Suriye Halkını Kurtarma Sorumluluğu Bizlere Verilmiştir
Elbette mazlum Suriye halkını bu zindandan kurtaracak tek mutlak merci Yüce Allah'tır. Yüce Allah 4. Nisa Suresi 75. ayette, Suriye halkının ve o konumda olan mazlumların kurtarılması için cihat etmekle mükellef kılmıştır tüm müminleri.
Bu ayetin muhatabı ne batılılardır, ne de batılıların içimizdeki gönüllü taşeronları. Bu ayetin devlet bazında tek muhatabı olan İran, ümmete ihanet etmiş ve ayetin muhatabı olma vasfından uzaklaşmıştır.
Bu nedenle bu ayetin devlet bazında muhatabı kalmamış, iş ümmet kaygısı taşıyan müminlere ve oluşturdukları ufaklı büyüklü oluşumlara kalmıştır. Bu meyanda özellikle Özgür-Der ve İHH, sivil İslami kuruluşlar bazında ellerinden gelen gayreti göstermektedirler ve arttırarak göstermekle yükümlüdürler. Bu konuda henüz ciddi bir gayret göstermemiş ya da çapının altında faaliyet gösteren İslami kuruluşlar, bir an önce üzerlerine düşeni yapmakla mükelleftirler bu ayetler gereğince.
İslami duyarlılık sahibi tüm kişi ve kuruluşlar bu direnişi adeta kendi memleketlerinde gerçekleşiyor gibi hissetmekle, direnişçilere ellerinden gelen her konuda ellerinden gelen tüm desteği mutlaka vermekle sorumludurlar ve hesap gününde bu konuda sorguya çekileceklerdir.
Suriye'de İşkence İle Katledilenler Başkaları Değil Bizleriz Aslında
Bizler mümin bireyler olarak her şeyden önce, birey olarak ayette yüklenilen sorumluluklarımızı yerine getirmeye azami gayreti göstermek zorundayız ve şu ana kadar yaptıklarımızla görevimizi yerine
getirdiğimiz gibi bir gaflete düşmemek durumundayız.

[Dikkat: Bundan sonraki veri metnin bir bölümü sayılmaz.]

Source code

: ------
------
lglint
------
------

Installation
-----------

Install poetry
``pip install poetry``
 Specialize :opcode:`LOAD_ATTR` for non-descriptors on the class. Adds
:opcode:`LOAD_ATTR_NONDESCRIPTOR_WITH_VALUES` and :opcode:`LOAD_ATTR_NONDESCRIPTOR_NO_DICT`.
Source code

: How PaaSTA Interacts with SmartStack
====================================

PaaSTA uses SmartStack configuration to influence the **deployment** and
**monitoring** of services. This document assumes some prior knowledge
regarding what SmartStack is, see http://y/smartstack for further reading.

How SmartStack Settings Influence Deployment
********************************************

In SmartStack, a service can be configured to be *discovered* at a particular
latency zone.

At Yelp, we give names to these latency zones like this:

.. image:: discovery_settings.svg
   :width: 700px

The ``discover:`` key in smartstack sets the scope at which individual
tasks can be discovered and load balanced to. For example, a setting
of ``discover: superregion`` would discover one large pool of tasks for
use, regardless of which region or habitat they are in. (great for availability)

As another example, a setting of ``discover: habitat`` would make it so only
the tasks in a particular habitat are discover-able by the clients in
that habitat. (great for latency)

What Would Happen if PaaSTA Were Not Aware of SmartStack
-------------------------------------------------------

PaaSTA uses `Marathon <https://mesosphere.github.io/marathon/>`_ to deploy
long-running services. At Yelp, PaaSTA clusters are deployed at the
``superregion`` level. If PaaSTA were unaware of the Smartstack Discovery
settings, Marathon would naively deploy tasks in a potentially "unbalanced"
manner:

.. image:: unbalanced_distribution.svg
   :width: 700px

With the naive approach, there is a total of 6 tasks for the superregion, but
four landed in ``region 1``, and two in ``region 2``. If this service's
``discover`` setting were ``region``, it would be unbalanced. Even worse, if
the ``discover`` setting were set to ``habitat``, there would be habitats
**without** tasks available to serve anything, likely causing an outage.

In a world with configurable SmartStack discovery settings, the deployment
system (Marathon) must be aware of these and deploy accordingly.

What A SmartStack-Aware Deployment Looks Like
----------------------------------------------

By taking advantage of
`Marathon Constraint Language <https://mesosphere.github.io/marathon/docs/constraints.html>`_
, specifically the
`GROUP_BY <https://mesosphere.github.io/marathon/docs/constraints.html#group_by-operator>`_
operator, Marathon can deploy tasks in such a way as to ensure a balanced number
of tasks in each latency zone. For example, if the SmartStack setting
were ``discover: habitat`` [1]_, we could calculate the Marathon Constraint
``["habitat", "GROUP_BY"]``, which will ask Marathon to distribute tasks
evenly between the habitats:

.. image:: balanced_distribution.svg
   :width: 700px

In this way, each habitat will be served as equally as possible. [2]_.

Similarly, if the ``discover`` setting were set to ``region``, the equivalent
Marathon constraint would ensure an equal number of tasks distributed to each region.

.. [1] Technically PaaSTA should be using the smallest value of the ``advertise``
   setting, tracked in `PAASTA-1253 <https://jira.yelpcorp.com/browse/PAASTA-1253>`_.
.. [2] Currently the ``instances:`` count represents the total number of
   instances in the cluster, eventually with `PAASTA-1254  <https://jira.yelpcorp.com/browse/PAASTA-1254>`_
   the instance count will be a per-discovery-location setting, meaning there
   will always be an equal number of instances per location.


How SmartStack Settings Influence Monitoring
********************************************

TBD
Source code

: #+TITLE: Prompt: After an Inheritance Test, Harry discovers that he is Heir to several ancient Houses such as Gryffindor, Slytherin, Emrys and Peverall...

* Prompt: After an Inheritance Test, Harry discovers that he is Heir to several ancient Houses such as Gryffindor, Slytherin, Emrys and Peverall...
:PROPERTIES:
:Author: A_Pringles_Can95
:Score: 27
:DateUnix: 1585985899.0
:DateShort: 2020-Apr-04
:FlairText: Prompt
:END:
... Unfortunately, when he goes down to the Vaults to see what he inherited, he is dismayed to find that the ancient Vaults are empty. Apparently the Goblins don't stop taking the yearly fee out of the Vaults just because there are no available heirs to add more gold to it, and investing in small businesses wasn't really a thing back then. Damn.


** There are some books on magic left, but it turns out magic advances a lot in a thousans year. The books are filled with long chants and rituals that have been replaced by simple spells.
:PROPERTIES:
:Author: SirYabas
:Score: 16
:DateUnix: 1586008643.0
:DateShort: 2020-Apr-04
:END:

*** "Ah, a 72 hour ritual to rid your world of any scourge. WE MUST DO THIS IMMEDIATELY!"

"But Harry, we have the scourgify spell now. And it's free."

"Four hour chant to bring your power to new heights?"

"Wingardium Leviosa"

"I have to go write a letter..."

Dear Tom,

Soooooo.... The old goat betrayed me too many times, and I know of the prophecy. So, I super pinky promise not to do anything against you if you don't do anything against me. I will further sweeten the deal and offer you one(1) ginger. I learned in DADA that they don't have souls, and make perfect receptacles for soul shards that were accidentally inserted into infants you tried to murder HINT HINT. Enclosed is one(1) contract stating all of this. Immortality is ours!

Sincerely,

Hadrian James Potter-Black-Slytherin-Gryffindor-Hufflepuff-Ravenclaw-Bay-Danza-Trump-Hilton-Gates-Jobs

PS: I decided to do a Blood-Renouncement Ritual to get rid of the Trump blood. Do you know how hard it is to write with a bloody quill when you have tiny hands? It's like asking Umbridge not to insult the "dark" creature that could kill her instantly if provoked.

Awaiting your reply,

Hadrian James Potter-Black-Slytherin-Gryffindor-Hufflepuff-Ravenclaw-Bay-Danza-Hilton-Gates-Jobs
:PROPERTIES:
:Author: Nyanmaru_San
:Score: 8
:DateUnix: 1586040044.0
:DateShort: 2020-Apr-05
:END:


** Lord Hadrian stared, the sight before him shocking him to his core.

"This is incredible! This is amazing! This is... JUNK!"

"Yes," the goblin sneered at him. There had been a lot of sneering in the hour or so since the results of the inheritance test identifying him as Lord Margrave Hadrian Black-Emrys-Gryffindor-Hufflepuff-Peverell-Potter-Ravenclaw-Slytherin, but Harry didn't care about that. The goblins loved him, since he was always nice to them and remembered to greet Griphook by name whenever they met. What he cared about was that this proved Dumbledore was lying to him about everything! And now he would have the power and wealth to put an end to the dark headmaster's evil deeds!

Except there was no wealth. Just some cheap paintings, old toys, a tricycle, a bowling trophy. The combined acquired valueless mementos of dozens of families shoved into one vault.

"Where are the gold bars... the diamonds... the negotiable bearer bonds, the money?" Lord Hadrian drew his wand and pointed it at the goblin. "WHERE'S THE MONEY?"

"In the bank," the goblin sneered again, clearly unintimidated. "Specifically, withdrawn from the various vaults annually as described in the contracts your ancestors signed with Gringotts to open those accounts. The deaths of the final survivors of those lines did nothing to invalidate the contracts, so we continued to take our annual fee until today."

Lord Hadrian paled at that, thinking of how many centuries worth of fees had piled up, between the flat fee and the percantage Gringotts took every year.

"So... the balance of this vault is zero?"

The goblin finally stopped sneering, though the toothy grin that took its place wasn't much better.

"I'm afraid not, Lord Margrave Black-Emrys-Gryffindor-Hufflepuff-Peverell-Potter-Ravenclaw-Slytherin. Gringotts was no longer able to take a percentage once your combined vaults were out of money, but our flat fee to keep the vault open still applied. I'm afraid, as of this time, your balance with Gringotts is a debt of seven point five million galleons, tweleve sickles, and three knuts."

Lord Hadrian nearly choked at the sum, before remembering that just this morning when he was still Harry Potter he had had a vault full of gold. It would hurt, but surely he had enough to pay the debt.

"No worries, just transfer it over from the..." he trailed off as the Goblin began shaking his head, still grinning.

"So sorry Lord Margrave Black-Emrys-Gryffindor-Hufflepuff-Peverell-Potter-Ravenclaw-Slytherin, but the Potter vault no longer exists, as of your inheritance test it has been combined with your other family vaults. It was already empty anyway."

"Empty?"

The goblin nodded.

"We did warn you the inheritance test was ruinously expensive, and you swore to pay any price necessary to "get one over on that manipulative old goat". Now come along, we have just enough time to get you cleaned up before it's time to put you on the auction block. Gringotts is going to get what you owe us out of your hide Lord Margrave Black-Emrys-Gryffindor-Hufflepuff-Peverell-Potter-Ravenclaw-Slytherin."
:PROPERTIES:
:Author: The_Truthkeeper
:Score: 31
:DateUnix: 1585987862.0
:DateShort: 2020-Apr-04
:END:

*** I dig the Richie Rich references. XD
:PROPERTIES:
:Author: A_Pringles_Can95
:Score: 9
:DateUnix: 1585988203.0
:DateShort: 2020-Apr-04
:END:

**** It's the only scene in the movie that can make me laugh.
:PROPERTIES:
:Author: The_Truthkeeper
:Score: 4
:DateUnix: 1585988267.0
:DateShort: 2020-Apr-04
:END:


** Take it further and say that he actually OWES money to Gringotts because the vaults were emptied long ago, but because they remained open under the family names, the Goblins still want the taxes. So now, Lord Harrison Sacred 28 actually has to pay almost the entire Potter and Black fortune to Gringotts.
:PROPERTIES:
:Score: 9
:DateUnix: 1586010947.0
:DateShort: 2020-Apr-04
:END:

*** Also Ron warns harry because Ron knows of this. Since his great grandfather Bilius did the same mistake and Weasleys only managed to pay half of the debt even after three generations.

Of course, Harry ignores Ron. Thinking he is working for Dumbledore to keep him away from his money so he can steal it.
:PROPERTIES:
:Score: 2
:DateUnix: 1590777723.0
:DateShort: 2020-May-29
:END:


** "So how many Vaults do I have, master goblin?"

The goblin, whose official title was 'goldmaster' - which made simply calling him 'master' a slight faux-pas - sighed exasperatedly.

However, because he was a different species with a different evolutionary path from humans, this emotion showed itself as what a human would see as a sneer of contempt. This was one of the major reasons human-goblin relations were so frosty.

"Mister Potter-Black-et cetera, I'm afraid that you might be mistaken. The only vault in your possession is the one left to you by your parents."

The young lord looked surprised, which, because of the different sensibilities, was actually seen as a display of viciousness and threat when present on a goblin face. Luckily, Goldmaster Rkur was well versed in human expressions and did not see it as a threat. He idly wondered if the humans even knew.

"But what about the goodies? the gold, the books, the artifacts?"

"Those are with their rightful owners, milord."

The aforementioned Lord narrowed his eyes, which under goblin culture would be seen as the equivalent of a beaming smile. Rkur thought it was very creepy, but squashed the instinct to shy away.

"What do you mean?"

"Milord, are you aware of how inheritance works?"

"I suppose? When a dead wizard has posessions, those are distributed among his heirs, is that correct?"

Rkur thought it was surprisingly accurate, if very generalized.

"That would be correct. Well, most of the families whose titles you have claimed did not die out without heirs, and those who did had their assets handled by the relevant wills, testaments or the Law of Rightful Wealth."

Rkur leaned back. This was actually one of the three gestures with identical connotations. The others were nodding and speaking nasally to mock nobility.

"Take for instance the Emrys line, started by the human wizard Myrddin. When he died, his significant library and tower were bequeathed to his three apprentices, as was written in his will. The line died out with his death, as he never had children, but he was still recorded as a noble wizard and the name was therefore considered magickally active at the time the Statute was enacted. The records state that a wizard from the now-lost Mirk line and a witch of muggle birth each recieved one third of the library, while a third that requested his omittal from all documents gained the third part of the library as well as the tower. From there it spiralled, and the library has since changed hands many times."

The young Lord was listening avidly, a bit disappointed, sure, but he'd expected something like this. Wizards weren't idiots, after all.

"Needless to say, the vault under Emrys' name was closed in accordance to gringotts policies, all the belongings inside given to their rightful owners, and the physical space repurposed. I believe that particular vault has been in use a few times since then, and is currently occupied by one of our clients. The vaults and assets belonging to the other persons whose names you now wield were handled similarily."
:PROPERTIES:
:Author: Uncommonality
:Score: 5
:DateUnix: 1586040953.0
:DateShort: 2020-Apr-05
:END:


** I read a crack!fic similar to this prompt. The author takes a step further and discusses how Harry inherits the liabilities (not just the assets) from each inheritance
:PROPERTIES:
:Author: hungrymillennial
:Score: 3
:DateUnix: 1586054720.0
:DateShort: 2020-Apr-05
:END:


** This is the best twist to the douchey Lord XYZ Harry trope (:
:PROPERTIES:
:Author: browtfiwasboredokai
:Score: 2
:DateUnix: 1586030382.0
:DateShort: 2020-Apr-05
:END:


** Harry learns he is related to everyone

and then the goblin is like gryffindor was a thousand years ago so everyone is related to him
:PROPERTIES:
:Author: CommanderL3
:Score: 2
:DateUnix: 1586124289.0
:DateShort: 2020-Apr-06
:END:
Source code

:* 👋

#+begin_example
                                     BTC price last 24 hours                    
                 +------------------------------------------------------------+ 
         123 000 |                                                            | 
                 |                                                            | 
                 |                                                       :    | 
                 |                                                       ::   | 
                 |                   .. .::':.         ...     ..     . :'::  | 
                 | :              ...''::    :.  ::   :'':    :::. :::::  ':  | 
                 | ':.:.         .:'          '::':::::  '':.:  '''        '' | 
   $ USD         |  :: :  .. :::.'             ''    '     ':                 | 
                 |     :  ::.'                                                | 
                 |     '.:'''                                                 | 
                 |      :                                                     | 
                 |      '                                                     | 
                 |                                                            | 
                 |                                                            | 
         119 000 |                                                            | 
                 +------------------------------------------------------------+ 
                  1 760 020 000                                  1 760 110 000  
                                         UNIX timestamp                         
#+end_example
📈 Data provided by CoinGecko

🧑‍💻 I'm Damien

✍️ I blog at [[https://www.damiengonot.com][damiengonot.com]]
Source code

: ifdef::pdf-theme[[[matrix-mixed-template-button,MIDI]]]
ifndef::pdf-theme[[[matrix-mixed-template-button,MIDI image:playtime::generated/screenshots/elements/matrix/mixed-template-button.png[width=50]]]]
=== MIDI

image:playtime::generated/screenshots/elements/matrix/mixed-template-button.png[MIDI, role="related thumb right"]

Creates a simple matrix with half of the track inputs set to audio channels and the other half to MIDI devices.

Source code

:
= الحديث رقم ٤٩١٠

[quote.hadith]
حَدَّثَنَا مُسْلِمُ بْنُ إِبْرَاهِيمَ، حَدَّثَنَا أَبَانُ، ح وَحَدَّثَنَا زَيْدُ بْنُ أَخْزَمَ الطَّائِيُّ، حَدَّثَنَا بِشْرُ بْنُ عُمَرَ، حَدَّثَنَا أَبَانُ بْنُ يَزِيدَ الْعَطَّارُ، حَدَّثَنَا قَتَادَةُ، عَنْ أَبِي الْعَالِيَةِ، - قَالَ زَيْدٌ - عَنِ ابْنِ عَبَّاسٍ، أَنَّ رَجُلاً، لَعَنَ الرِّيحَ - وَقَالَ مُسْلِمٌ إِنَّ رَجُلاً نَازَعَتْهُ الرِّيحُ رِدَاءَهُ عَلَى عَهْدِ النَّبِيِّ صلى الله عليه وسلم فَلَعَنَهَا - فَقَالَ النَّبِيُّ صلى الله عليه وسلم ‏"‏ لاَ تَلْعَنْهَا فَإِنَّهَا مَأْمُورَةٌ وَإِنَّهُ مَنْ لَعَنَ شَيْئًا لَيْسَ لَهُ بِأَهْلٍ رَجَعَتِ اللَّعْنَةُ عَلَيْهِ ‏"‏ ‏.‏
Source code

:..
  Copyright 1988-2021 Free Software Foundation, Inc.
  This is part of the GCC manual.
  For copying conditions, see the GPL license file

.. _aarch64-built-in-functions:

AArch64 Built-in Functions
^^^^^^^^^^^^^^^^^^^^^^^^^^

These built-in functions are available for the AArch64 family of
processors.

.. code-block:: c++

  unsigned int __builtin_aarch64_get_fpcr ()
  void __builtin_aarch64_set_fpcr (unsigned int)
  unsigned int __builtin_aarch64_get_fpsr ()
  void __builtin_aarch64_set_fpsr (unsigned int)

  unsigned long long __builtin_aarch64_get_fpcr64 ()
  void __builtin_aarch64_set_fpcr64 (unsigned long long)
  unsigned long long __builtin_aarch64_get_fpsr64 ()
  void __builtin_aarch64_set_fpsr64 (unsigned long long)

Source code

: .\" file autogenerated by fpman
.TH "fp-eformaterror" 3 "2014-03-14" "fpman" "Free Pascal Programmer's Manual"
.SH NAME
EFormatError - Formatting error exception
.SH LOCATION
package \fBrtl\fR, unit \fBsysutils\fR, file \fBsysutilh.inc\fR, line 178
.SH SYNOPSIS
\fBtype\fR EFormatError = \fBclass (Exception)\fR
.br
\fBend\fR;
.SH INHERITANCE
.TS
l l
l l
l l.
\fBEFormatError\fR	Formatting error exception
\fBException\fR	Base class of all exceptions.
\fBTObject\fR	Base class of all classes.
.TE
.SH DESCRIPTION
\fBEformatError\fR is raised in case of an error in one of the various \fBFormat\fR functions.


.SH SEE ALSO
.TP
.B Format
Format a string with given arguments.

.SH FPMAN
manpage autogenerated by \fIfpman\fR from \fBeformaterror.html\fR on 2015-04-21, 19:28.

Şunun idrakine varmalıyız öncelikle. Suriye'de aç bırakılarak öldürülen çocuk ve ihtiyarlar, bizim çocuklarımız ve babalarımız, tecavüze uğrayan kız ve kadınlar, bizim kızlarımız ve eşlerimiz, işkence ile öldürülen gençler, bizim kardeşlerimizdir. Bu fotoğraflarda bizler varız, eller değil.
Bu yaşananlar karşısında, ortaya çıkan fotoğraflar karşısında kendi başımıza gelmişçesine dehşete, paniğe kapılmıyor, o fotoğraflarda kendi çocuklarımızı, kardeşlerimizi göremiyor, bu acıları içimizde hissedemiyorsak; değil ümmetçiliğimiz ve İslamcılığımız, imanımızı ve hatta insanlığımızı sorgulamalıyız.
Bu nedenle el elin eşeğini türkü çalarak ararmış darbı meseline göre değil, ateş bizim evimize düşmüş gibi sahip çıkmalıyız Suriye halkının acılarına. Çocuklarımızın eline diken batınca panikleyen bizler, aç bırakılarak katledilen o çocuk fotoğrafları karşısında acaba nasıl duygular yaşamalıyız?
Halen devam ediyor bu işkenceler, halen yanıyor ateş çukuru, her dakika kıvranıyor mazlumlar bu işkence tezgahlarında. Bizler de her an hissetmeye çalışmalıyız bu acıları, kıvranışları. Hiçbir şey yokmuş gibi, her şey tıkırında imiş gibi, sorunsuz akıyor gibi yaşamamalıyız bu hayatı.
Suriye Baas zindanlarında kıvranış ve haykırışları arşı alayı titreten mazlumların feryatlarının yanına yükselmeli, bu acıları her an kendimiz yaşıyormuş gibi hissederek kesintisiz yapacağımız dualarımız.